*Supplied material*
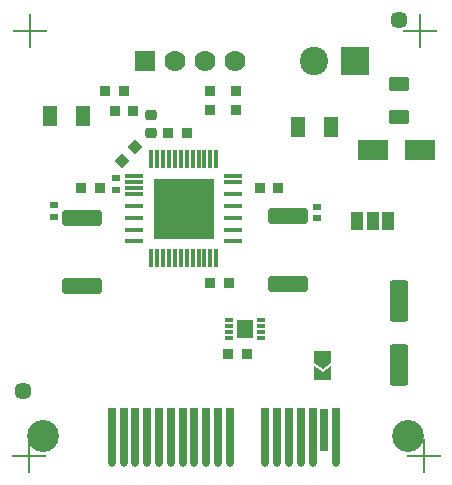
<source format=gts>
G04 #@! TF.GenerationSoftware,KiCad,Pcbnew,(5.99.0-8491-gb8dfcb34c4)*
G04 #@! TF.CreationDate,2021-01-19T19:49:40+01:00*
G04 #@! TF.ProjectId,TMC2130_Driver,544d4332-3133-4305-9f44-72697665722e,rev?*
G04 #@! TF.SameCoordinates,PX67f3540PY6cb8080*
G04 #@! TF.FileFunction,Soldermask,Top*
G04 #@! TF.FilePolarity,Negative*
%FSLAX46Y46*%
G04 Gerber Fmt 4.6, Leading zero omitted, Abs format (unit mm)*
G04 Created by KiCad (PCBNEW (5.99.0-8491-gb8dfcb34c4)) date 2021-01-19 19:49:40*
%MOMM*%
%LPD*%
G01*
G04 APERTURE LIST*
G04 Aperture macros list*
%AMRoundRect*
0 Rectangle with rounded corners*
0 $1 Rounding radius*
0 $2 $3 $4 $5 $6 $7 $8 $9 X,Y pos of 4 corners*
0 Add a 4 corners polygon primitive as box body*
4,1,4,$2,$3,$4,$5,$6,$7,$8,$9,$2,$3,0*
0 Add four circle primitives for the rounded corners*
1,1,$1+$1,$2,$3*
1,1,$1+$1,$4,$5*
1,1,$1+$1,$6,$7*
1,1,$1+$1,$8,$9*
0 Add four rect primitives between the rounded corners*
20,1,$1+$1,$2,$3,$4,$5,0*
20,1,$1+$1,$4,$5,$6,$7,0*
20,1,$1+$1,$6,$7,$8,$9,0*
20,1,$1+$1,$8,$9,$2,$3,0*%
%AMRotRect*
0 Rectangle, with rotation*
0 The origin of the aperture is its center*
0 $1 length*
0 $2 width*
0 $3 Rotation angle, in degrees counterclockwise*
0 Add horizontal line*
21,1,$1,$2,0,0,$3*%
G04 Aperture macros list end*
%ADD10C,1.448000*%
%ADD11R,0.875000X0.950000*%
%ADD12RotRect,0.875000X0.950000X225.000000*%
%ADD13R,1.250000X1.750000*%
%ADD14R,0.127000X3.000000*%
%ADD15R,3.000000X0.127000*%
%ADD16C,2.700000*%
%ADD17C,0.650000*%
%ADD18R,0.650000X4.600000*%
%ADD19R,0.650000X3.600000*%
%ADD20R,1.778000X1.778000*%
%ADD21C,1.778000*%
%ADD22RoundRect,0.250000X-1.425000X0.425000X-1.425000X-0.425000X1.425000X-0.425000X1.425000X0.425000X0*%
%ADD23R,0.950000X0.875000*%
%ADD24R,0.680000X0.300000*%
%ADD25R,1.450000X1.560000*%
%ADD26RoundRect,0.250000X-0.550000X1.500000X-0.550000X-1.500000X0.550000X-1.500000X0.550000X1.500000X0*%
%ADD27RoundRect,0.218750X0.256250X-0.218750X0.256250X0.218750X-0.256250X0.218750X-0.256250X-0.218750X0*%
%ADD28R,0.640000X0.590000*%
%ADD29R,2.400000X2.400000*%
%ADD30C,2.400000*%
%ADD31R,1.000000X1.500000*%
%ADD32R,0.300000X1.500000*%
%ADD33R,1.500000X0.300000*%
%ADD34R,5.100000X5.100000*%
%ADD35R,2.500000X1.800000*%
%ADD36RoundRect,0.250000X-0.625000X0.375000X-0.625000X-0.375000X0.625000X-0.375000X0.625000X0.375000X0*%
G04 APERTURE END LIST*
D10*
X32960000Y38460000D03*
X1110000Y7080000D03*
D11*
X16962500Y16250000D03*
X18537500Y16250000D03*
D12*
X10606847Y27706847D03*
X9493153Y26593153D03*
D13*
X6200000Y30400000D03*
X3400000Y30400000D03*
D14*
X1744000Y37546000D03*
D15*
X1744000Y37546000D03*
D14*
X35100000Y1600000D03*
D15*
X35100000Y1600000D03*
D14*
X34764000Y37546000D03*
D15*
X34764000Y37546000D03*
D14*
X1600000Y1600000D03*
D15*
X1600000Y1600000D03*
D16*
X2800000Y3256000D03*
X33750000Y3256000D03*
D17*
X27652800Y1014800D03*
X14652800Y1014800D03*
X17652800Y1014800D03*
X18652800Y1014800D03*
X11652800Y1014800D03*
X10652800Y1014800D03*
X15652800Y1014800D03*
X16652800Y1014800D03*
X23652800Y1014800D03*
X25652800Y1014800D03*
X22652800Y1014800D03*
X13652800Y1014800D03*
X24652800Y1014800D03*
X9652800Y1014800D03*
X12652800Y1014800D03*
X21652800Y1014800D03*
X8652800Y1014800D03*
D18*
X8652800Y3314800D03*
X9652800Y3314800D03*
X10652800Y3314800D03*
X11652800Y3314800D03*
X12652800Y3314800D03*
X13652800Y3314800D03*
X14652800Y3314800D03*
X15652800Y3314800D03*
X16652800Y3314800D03*
X17652800Y3314800D03*
X18652800Y3314800D03*
X21652800Y3314800D03*
X22652800Y3314800D03*
X23652800Y3314800D03*
X24652800Y3314800D03*
X25652800Y3314800D03*
D19*
X26652800Y3814800D03*
D18*
X27652800Y3314800D03*
D20*
X11440000Y35000000D03*
D21*
X13980000Y35000000D03*
X16520000Y35000000D03*
X19060000Y35000000D03*
D11*
X8112500Y32500000D03*
X9687500Y32500000D03*
D22*
X23540000Y21910000D03*
X23540000Y16110000D03*
X6170000Y21740000D03*
X6170000Y15940000D03*
D23*
X19200000Y30912500D03*
X19200000Y32487500D03*
D24*
X21260000Y11600000D03*
X21260000Y12100000D03*
X21260000Y12600000D03*
X21260000Y13100000D03*
X18540000Y13100000D03*
X18540000Y12600000D03*
X18540000Y12100000D03*
X18540000Y11600000D03*
D25*
X19900000Y12350000D03*
D11*
X18512500Y10250000D03*
X20087500Y10250000D03*
D26*
X33000000Y14700000D03*
X33000000Y9300000D03*
D13*
X24400000Y29400000D03*
X27200000Y29400000D03*
D11*
X14987500Y28950000D03*
X13412500Y28950000D03*
D27*
X11950000Y28912500D03*
X11950000Y30487500D03*
D28*
X9000000Y24115000D03*
X9000000Y25085000D03*
X26010000Y21715000D03*
X26010000Y22685000D03*
D11*
X8912500Y30800000D03*
X10487500Y30800000D03*
D28*
X3720000Y21830000D03*
X3720000Y22800000D03*
D29*
X29250000Y35000000D03*
D30*
X25750000Y35000000D03*
D31*
X29450000Y21500000D03*
X30750000Y21500000D03*
X32050000Y21500000D03*
G36*
X26500000Y8975000D02*
G01*
X25750000Y9475000D01*
X25750000Y10475000D01*
X27250000Y10475000D01*
X27250000Y9475000D01*
X26500000Y8975000D01*
G37*
G36*
X25750000Y8025000D02*
G01*
X25750000Y9175000D01*
X26500000Y8675000D01*
X27250000Y9175000D01*
X27250000Y8025000D01*
X25750000Y8025000D01*
G37*
D32*
X12000000Y18300000D03*
X12500000Y18300000D03*
X13000000Y18300000D03*
X13500000Y18300000D03*
X14000000Y18300000D03*
X14500000Y18300000D03*
X15000000Y18300000D03*
X15500000Y18300000D03*
X16000000Y18300000D03*
X16500000Y18300000D03*
X17000000Y18300000D03*
X17500000Y18300000D03*
D33*
X18950000Y19750000D03*
X18950000Y20750000D03*
X18950000Y21750000D03*
X18950000Y22750000D03*
X18950000Y23750000D03*
X18950000Y24750000D03*
X18950000Y25250000D03*
D32*
X17500000Y26700000D03*
X17000000Y26700000D03*
X16500000Y26700000D03*
X16000000Y26700000D03*
X15500000Y26700000D03*
X15000000Y26700000D03*
X14500000Y26700000D03*
X14000000Y26700000D03*
X13500000Y26700000D03*
X13000000Y26700000D03*
X12500000Y26700000D03*
X12000000Y26700000D03*
D33*
X10550000Y25250000D03*
X10550000Y24750000D03*
X10550000Y24250000D03*
X10550000Y23750000D03*
X10550000Y22750000D03*
X10550000Y21750000D03*
X10550000Y20750000D03*
X10550000Y19750000D03*
D34*
X14750000Y22500000D03*
D23*
X17000000Y30912500D03*
X17000000Y32487500D03*
D35*
X34750000Y27500000D03*
X30750000Y27500000D03*
D36*
X32950000Y33050000D03*
X32950000Y30250000D03*
D11*
X7617500Y24290000D03*
X6042500Y24290000D03*
X21182500Y24310000D03*
X22757500Y24310000D03*
M02*

</source>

*What you have to do*
Where a line of the records above holds the word "Rectangle", copy that line.

*Problem solution*
0 Rectangle with rounded corners*
0 Rectangle, with rotation*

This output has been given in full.